● **TEXT SEGMENT**
*-*-*
Skip to content

100 Year Starship: Last Thoughts & Recap (#100YSS)

Posted in Life

 

What an honor to attend this year’s 100 Year Starship Symposium. For four days and three nights, some of the smartest minds around gathered in a hotel in downtown Houston to think about the future. For me, the exercise of looking forward was just as stimulating as anything specifically discussed. Humanity so rarely looks beyond even the next 5 years, that I think it can only elevate us as a species to work together toward further goals.

Sign: What will We discover from another star?
The 100 Year Starship Symposium urged humanity to look to the future.

But I’ve always been a dreamer about space from infancy, when my parents tell me my first word was ‘stars’ (thanks to the glow-in-the-dark stickers on the ceiling over my crib). For a weekend, all the smart people in attendance didn’t need to justify their geeky love of space travel, but instead got to indulge their wildest imaginations and share their purest research. At 100YSS, the “bottom line” isn’t the potential profit for investors, but the potential enrichment for humanity.

I was struck by the parallels between the themes at this Symposium and the activism that’s taken up so much of my last 2 years. As LeVar Burton points out in my video, we have to dismantle the war machine to free the funds — and the human resources — needed to take us to the stars. We need to undo the damage done to our education, if we hope to create the scientists, engineers, and dreamers that will make the journey. To go to space, we have to preserve our home — its beauty and its ability to sustain life — first and foremost. To govern a starship, or our planet, we need new, more sustainable ways of measuring financial success and governing human behavior.
*-*-*
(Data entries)
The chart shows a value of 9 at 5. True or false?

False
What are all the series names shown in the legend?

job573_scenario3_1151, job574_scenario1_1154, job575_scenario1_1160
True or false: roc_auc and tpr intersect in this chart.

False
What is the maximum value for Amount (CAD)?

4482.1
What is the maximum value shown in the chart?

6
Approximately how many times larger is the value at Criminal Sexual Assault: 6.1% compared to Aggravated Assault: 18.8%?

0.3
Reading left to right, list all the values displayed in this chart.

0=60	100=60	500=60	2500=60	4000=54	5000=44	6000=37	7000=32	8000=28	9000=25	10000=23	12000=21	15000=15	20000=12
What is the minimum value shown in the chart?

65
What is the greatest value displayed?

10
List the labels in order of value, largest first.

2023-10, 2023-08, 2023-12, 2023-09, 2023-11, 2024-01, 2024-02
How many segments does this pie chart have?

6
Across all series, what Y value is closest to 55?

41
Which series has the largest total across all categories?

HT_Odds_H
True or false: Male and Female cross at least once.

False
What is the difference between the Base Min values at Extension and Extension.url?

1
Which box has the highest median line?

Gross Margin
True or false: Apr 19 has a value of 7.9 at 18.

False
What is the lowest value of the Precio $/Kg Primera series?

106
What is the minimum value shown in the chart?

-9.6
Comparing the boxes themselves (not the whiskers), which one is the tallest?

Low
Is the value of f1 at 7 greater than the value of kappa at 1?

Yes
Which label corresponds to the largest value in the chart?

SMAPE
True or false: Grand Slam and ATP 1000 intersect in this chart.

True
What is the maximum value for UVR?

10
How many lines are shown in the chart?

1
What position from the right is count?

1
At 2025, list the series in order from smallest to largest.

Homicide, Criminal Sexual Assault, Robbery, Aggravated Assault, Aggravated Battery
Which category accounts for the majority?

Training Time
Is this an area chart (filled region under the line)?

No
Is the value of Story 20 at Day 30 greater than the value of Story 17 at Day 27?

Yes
*-*-*
● **PROBLEM REQUIREMENTS**
Transcribe the stretch of the symposium recap from "Sign: What will" through "enrichment for humanity.".

● **RESPONSE BELOW**
Sign: What will We discover from another star?
The 100 Year Starship Symposium urged humanity to look to the future.

But I’ve always been a dreamer about space from infancy, when my parents tell me my first word was ‘stars’ (thanks to the glow-in-the-dark stickers on the ceiling over my crib). For a weekend, all the smart people in attendance didn’t need to justify their geeky love of space travel, but instead got to indulge their wildest imaginations and share their purest research. At 100YSS, the “bottom line” isn’t the potential profit for investors, but the potential enrichment for humanity.